Back in December I took a look at the importance of having a fast-loading website and although Google has set the record straight about some of the more outlandish fears people have had, speed is certainly a factor now in Google’s considerations.
But like so many of the aspects of your website which Google looks at in assessing your importance, this is just a reflection of what’s important to your visitors. We so often forget that. If your web pages don’t appear instantly, visitors won’t necessarily hang around waiting for you. Especially if you’re trying to sell them something.
An excellent new tool for assessing the speed-related factors of your website is GTmetrix. This combines the Yahoo! YSlow and Google Page Speed tools and puts them in a very nice interface. Give it a go. I’m not sure there’s a “good” or “bad” score, although the sites I run, which I’m fairly happy with, seem to score around 70%-80%. More important, however, are the recommendations. Make a list of the ones where you don’t score an “A” (in both YSlow and Page Speed tabs), and see what your website designer and web hosting service has to say.
GTmetrix proves the obvious – the less and simpler the content, the quicker a page will load, even if it looks complicated. Thus, the home page for http://www.cabletronics.ltd.uk (which I’m responsible for) scores a double ‘A’ 95% / 91% rating (nice!) – it’s essentially one graphic overlaid with 15 hot spots + separate contact details. I tested GTmetrix’s own site and, not surprisingly, it too scores a double ‘A’ (92%/ 97%).

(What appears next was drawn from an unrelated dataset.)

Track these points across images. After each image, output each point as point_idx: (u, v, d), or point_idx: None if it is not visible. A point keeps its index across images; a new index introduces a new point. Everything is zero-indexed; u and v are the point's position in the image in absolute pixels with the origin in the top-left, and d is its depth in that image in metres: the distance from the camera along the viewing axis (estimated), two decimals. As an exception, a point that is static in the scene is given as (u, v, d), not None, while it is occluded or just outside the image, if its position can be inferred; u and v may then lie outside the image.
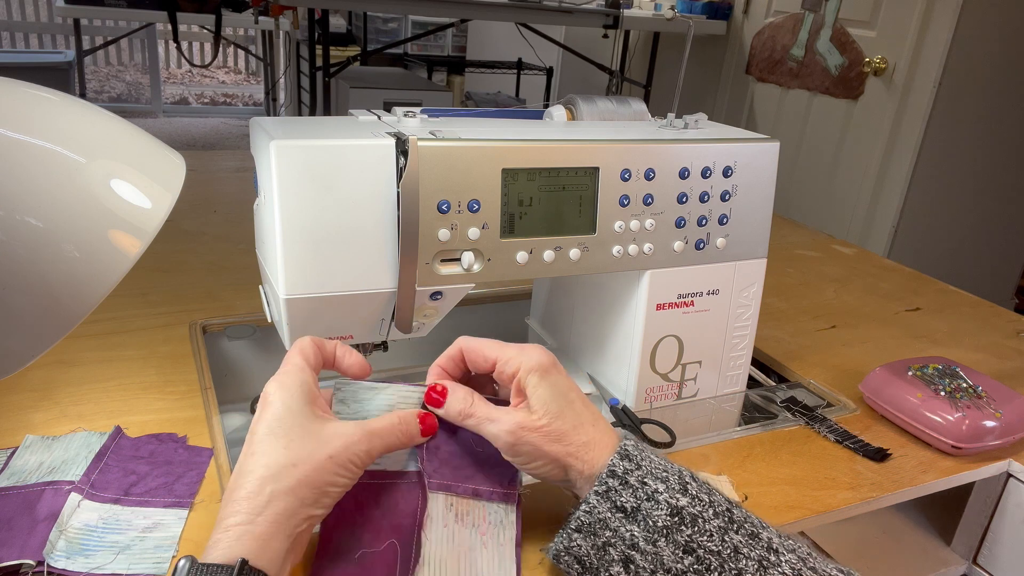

I have two sites – http://www.buzzassociates.com, again one graphic and text but it doesn’t fare quite so well (‘A’ / 96%, ‘B’ / 89%), and http://www.buzzassociates.co.uk, essentially an all text page: it only rates a double ‘B’ (88% / 84%).
The worst score on the other sites I’ve created is 75%.
Once I’ve understood what ‘Add Expires headers’ and ‘Configure entity tags’ mean, I ought to be well on my way to achieving 100% scores!
Pity, though, folks with Flash on their home pages.